**Document passage:**
Kelly, who also builds new construction, challenged area developers with new projects to think about the kinds of buildings that, in 50 years, will be considered worth holding onto. He says he has spent more money and taken smaller returns on some projects because he wants his grandchildren to be proud of what he’s done. 

“Let’s build new buildings where people will say 50 to 100 years from now, ‘That’s a historic building,’” he says. “Why can’t we build new buildings that can stand that test of time, and have some real thought put into adding adequate daylight and interesting exteriors?”

Portland’s existing historic building stock boasts those features in spades. The Historic Resources Code project will help protect those assets; following a series of stakeholder roundtables, public hearings on the new zoning code concepts are slated for Fall 2018.

**Dataset excerpts:**
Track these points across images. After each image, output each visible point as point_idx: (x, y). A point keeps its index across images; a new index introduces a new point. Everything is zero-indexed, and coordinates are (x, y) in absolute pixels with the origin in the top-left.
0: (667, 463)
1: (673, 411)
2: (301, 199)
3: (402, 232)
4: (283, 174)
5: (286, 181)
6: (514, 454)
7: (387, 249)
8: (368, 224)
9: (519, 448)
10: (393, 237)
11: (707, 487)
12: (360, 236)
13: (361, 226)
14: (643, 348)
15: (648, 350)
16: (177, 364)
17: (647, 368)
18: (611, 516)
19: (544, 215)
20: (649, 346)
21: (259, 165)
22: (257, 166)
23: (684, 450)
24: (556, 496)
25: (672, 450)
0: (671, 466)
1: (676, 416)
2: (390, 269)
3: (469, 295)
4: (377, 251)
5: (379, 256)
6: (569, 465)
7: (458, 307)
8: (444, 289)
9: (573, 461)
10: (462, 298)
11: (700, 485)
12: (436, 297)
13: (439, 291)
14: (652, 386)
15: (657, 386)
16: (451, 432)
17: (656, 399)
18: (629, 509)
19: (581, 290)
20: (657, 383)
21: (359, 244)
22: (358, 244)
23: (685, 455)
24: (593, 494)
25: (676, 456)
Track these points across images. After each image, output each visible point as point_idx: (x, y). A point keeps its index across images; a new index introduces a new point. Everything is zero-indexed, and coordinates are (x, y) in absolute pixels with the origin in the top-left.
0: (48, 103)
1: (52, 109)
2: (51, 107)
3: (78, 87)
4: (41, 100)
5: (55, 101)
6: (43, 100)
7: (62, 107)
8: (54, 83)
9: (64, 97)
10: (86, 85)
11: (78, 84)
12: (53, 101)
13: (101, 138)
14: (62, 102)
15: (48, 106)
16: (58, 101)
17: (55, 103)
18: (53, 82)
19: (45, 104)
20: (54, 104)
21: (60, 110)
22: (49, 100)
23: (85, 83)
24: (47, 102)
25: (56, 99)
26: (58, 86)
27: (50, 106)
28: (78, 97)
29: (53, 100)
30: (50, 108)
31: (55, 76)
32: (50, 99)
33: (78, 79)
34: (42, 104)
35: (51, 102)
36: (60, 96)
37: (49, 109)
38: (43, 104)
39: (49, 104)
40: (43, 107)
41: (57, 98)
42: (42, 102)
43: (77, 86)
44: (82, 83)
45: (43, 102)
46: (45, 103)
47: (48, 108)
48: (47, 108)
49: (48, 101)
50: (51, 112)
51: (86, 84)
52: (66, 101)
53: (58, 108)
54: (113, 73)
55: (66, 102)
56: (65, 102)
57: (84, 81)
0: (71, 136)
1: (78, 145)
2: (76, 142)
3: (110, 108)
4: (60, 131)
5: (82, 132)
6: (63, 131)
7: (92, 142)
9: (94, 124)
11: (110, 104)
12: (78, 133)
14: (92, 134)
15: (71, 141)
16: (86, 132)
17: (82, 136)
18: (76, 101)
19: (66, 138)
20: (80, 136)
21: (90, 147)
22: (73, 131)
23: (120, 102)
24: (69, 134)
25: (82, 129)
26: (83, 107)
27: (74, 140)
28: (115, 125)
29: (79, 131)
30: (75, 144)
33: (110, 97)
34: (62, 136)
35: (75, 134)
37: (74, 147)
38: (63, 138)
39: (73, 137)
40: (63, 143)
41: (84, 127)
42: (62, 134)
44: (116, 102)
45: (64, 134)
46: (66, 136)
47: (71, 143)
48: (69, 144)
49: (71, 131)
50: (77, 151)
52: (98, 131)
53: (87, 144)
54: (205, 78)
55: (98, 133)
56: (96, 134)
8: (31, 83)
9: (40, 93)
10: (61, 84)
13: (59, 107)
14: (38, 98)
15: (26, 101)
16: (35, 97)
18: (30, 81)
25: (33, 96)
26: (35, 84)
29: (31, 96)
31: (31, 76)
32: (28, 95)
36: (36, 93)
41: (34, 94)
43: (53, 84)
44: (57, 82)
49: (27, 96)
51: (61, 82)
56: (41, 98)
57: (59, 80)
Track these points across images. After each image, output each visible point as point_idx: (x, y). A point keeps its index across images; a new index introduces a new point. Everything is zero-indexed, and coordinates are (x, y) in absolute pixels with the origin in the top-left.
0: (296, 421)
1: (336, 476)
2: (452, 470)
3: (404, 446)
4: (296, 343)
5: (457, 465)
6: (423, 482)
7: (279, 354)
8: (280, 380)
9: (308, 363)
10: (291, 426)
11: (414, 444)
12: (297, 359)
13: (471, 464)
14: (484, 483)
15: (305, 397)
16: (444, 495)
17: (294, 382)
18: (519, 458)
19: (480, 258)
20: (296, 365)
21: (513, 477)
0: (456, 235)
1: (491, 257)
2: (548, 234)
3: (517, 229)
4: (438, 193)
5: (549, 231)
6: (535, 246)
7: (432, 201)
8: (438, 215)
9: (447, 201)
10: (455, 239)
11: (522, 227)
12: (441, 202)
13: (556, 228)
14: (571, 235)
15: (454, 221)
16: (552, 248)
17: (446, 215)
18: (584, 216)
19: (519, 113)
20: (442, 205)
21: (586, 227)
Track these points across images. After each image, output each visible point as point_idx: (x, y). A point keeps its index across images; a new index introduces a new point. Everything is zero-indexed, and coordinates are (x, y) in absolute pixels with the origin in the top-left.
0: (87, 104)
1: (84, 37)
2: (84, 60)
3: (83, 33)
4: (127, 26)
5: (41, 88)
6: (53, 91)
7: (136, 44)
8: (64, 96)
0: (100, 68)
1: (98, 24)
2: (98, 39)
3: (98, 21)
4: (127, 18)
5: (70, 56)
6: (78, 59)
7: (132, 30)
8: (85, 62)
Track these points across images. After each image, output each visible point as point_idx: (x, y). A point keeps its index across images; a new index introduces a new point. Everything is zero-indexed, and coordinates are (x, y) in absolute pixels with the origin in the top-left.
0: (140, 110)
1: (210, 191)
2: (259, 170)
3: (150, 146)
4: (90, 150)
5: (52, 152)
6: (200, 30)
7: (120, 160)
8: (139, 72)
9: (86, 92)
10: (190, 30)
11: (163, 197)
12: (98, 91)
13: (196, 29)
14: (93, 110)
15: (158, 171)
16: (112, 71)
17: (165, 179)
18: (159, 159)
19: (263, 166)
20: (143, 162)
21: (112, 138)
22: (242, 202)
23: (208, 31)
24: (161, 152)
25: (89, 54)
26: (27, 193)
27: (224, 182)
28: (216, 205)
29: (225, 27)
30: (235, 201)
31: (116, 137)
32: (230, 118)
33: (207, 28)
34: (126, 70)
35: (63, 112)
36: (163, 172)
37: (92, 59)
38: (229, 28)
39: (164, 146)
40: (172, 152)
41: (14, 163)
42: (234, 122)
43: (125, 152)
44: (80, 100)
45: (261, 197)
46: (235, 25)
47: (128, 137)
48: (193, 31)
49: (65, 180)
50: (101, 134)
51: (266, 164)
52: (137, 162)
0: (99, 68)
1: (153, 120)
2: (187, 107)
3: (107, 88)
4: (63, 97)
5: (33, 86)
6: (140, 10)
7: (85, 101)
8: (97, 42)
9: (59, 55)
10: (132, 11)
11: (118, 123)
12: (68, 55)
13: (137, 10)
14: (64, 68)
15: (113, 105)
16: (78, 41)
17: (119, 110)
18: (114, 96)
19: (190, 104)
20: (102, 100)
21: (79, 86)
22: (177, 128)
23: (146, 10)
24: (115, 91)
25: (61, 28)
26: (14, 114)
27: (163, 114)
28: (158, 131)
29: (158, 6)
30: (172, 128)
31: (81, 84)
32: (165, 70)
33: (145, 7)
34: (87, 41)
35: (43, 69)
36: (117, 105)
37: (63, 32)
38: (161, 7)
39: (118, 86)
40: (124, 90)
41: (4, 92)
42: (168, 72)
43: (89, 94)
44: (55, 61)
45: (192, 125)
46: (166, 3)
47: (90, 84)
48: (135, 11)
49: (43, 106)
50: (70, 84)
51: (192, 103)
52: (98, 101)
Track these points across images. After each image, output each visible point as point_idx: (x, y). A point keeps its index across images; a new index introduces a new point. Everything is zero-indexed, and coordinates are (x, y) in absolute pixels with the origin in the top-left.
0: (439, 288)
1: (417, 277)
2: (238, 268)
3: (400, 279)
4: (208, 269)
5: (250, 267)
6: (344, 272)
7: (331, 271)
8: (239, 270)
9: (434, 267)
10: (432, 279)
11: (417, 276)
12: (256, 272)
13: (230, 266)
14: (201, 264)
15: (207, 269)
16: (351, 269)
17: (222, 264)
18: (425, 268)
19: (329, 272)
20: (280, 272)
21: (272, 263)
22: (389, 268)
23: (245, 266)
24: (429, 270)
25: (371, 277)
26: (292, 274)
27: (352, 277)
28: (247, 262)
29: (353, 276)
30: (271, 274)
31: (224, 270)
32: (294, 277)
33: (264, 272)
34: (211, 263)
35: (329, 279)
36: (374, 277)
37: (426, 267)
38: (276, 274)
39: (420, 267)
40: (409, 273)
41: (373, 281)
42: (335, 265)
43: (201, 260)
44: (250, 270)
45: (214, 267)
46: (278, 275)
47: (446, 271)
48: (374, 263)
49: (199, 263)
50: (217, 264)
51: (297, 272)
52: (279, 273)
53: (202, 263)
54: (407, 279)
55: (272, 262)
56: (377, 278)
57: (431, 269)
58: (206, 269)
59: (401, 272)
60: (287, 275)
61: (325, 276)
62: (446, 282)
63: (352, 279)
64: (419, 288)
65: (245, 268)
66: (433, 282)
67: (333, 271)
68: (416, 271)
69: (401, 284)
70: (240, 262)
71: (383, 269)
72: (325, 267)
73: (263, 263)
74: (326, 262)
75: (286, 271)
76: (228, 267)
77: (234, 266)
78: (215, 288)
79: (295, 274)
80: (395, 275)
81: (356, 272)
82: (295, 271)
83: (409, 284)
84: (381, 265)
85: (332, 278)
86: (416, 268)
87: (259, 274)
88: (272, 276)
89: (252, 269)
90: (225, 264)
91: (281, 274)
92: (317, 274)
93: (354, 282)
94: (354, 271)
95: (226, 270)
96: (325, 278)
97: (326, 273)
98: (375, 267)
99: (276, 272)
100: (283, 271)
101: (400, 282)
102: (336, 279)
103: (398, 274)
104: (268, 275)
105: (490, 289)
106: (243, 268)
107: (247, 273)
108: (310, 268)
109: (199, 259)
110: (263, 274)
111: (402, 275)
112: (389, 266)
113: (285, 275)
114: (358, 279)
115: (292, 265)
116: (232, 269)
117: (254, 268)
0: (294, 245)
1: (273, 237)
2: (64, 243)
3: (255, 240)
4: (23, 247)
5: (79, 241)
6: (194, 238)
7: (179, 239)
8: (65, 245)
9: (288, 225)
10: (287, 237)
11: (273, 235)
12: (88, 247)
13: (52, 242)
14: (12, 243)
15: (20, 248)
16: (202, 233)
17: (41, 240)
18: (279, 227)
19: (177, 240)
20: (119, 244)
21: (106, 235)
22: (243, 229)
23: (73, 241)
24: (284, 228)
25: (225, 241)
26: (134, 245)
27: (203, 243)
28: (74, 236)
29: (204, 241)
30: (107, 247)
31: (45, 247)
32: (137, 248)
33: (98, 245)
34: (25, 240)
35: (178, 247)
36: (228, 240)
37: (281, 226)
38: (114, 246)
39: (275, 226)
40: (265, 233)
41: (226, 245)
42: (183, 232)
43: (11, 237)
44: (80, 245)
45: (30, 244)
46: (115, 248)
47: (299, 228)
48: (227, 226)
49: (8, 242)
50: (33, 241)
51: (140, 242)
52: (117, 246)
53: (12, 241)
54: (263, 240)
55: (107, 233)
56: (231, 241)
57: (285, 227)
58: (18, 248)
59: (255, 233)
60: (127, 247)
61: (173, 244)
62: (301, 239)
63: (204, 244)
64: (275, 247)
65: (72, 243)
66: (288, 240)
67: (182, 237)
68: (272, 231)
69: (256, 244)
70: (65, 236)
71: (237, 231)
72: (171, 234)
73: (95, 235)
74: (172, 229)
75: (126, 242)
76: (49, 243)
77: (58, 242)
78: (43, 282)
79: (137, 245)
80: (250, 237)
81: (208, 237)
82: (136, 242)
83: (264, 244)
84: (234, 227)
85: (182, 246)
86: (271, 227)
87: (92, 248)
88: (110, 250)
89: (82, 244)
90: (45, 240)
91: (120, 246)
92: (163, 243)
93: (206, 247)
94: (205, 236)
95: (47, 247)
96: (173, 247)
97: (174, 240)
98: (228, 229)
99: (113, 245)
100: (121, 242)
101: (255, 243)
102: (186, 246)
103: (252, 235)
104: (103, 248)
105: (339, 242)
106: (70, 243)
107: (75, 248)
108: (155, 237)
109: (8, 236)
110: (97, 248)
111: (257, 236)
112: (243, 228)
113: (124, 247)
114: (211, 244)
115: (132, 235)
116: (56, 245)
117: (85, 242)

**Task list:**
1. According to the passage on Portland's historic buildings, when are public hearings on the new zoning code concepts scheduled?
2. Go on with the passage on Portland's historic buildings from where it stops.

**Numbered answers:**
1. Fall 2018.

2.
The proposed update to the 2035 plan offers another bridge between the old and the new: Developers would be able to sell off unused floor-area (zoning codes cap height and floor area) to new development sites anywhere in the central city — but only if the historic building is seismically updated. Commissioners are expected to vote on the updated plan this spring.

Development and preservation are often presented as either-or propositions. But despite the perceived antagonism,the majority of people involved in community planning want to strike a balance between the old and the new, between mothballing and contemprorary exigencies. Portland is slowing moving in that direction. 

“Thoughtful growth, Moretti says, “takes stewardship and consideration and collaboration.”